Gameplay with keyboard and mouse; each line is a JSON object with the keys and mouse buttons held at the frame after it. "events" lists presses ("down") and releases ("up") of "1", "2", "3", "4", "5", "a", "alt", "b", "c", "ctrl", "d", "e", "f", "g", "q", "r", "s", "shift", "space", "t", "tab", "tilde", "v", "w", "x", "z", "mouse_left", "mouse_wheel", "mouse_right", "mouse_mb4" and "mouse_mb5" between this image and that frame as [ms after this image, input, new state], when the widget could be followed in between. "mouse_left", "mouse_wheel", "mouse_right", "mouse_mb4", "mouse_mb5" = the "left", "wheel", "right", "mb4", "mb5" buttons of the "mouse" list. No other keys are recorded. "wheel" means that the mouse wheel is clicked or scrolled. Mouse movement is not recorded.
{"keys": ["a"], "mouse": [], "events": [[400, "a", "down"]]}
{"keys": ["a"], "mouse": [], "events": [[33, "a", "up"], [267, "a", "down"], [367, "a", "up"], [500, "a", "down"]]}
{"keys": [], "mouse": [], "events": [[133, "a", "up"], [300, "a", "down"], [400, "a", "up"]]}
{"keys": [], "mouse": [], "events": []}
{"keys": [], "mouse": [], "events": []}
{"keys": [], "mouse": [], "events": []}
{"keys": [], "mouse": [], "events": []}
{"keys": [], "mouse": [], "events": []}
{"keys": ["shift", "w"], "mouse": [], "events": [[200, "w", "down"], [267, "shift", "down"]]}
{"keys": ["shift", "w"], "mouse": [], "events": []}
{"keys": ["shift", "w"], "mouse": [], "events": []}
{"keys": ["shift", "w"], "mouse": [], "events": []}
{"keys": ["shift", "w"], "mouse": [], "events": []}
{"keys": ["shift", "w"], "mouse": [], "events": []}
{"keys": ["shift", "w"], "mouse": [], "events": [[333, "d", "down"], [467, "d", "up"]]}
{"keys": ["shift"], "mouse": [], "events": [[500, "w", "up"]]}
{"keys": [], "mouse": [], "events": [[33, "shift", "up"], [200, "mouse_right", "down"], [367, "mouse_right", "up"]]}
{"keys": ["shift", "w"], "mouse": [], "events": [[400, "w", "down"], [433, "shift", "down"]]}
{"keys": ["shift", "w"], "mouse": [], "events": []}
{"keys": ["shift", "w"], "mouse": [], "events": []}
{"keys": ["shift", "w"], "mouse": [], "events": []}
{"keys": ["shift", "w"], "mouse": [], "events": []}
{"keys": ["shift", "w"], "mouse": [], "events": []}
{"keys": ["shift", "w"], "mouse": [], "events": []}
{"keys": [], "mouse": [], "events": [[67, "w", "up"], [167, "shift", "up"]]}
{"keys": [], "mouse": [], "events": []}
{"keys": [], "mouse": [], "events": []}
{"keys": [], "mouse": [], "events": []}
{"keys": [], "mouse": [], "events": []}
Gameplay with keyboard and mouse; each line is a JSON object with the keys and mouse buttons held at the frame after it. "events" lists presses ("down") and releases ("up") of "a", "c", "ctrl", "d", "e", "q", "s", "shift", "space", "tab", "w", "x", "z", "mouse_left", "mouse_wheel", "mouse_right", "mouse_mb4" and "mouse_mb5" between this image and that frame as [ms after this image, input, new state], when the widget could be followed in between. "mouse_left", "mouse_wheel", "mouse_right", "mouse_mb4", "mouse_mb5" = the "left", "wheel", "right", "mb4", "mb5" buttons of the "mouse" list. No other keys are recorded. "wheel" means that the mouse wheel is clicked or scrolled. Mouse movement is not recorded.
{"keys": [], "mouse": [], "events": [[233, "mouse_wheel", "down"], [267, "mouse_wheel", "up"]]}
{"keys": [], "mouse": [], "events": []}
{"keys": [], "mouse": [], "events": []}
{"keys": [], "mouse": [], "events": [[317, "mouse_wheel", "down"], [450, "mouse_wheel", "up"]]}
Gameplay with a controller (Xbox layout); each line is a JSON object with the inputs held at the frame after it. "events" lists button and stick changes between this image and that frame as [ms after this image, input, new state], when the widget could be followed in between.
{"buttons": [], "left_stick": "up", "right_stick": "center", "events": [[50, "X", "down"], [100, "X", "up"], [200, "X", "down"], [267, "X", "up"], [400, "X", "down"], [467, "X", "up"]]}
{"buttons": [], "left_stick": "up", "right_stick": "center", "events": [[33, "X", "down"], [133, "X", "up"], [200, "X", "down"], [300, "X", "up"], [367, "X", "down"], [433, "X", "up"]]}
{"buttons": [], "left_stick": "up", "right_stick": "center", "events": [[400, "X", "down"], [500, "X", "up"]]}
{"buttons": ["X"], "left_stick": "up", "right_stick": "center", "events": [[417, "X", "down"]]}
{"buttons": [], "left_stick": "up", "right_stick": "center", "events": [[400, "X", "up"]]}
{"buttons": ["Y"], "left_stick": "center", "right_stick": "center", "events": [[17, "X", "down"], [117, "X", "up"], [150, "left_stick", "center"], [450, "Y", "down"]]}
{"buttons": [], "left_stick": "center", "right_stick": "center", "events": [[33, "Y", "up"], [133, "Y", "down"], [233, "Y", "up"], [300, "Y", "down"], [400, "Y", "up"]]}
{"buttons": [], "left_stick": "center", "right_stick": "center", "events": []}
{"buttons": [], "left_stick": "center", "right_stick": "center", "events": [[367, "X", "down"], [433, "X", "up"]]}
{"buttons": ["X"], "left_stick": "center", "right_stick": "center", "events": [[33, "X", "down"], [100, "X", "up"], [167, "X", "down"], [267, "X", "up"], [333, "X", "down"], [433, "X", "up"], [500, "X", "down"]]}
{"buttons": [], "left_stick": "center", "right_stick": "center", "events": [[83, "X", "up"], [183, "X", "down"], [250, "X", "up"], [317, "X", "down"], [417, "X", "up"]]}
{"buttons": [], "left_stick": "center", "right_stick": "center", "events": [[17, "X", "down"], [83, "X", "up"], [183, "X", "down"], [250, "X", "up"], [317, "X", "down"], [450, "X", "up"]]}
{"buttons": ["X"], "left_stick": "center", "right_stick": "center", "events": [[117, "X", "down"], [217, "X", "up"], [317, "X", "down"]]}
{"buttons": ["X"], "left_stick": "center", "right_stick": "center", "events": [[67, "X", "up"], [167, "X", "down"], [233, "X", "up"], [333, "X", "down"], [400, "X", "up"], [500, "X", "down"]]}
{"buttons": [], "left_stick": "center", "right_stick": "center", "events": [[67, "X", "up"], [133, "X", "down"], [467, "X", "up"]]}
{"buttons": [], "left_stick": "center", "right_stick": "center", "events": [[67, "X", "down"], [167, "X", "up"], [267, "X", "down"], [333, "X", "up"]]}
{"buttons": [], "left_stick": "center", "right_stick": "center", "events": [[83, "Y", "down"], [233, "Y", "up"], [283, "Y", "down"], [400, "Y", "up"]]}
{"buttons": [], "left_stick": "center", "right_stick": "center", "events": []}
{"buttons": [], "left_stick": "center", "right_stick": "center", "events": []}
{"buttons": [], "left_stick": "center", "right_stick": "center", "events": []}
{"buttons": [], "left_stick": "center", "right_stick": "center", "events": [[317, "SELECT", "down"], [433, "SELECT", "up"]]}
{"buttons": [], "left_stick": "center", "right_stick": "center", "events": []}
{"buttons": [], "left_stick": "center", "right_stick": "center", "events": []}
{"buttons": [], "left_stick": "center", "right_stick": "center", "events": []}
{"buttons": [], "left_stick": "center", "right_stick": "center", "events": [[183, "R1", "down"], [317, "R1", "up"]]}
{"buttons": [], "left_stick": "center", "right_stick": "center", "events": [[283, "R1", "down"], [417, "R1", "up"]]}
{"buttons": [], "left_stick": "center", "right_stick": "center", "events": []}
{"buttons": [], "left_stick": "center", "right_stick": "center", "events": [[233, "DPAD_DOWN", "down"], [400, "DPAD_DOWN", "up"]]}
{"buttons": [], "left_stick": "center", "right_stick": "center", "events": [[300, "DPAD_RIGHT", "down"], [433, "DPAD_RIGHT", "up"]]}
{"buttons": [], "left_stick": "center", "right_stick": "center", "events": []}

________

**Try it**
Where a line in the entries holds the word "keyboard", copy that line.

**Solution for this problem**
Gameplay with keyboard and mouse; each line is a JSON object with the keys and mouse buttons held at the frame after it. "events" lists presses ("down") and releases ("up") of "1", "2", "3", "4", "5", "a", "alt", "b", "c", "ctrl", "d", "e", "f", "g", "q", "r", "s", "shift", "space", "t", "tab", "tilde", "v", "w", "x", "z", "mouse_left", "mouse_wheel", "mouse_right", "mouse_mb4" and "mouse_mb5" between this image and that frame as [ms after this image, input, new state], when the widget could be followed in between. "mouse_left", "mouse_wheel", "mouse_right", "mouse_mb4", "mouse_mb5" = the "left", "wheel", "right", "mb4", "mb5" buttons of the "mouse" list. No other keys are recorded. "wheel" means that the mouse wheel is clicked or scrolled. Mouse movement is not recorded.
Gameplay with keyboard and mouse; each line is a JSON object with the keys and mouse buttons held at the frame after it. "events" lists presses ("down") and releases ("up") of "a", "c", "ctrl", "d", "e", "q", "s", "shift", "space", "tab", "w", "x", "z", "mouse_left", "mouse_wheel", "mouse_right", "mouse_mb4" and "mouse_mb5" between this image and that frame as [ms after this image, input, new state], when the widget could be followed in between. "mouse_left", "mouse_wheel", "mouse_right", "mouse_mb4", "mouse_mb5" = the "left", "wheel", "right", "mb4", "mb5" buttons of the "mouse" list. No other keys are recorded. "wheel" means that the mouse wheel is clicked or scrolled. Mouse movement is not recorded.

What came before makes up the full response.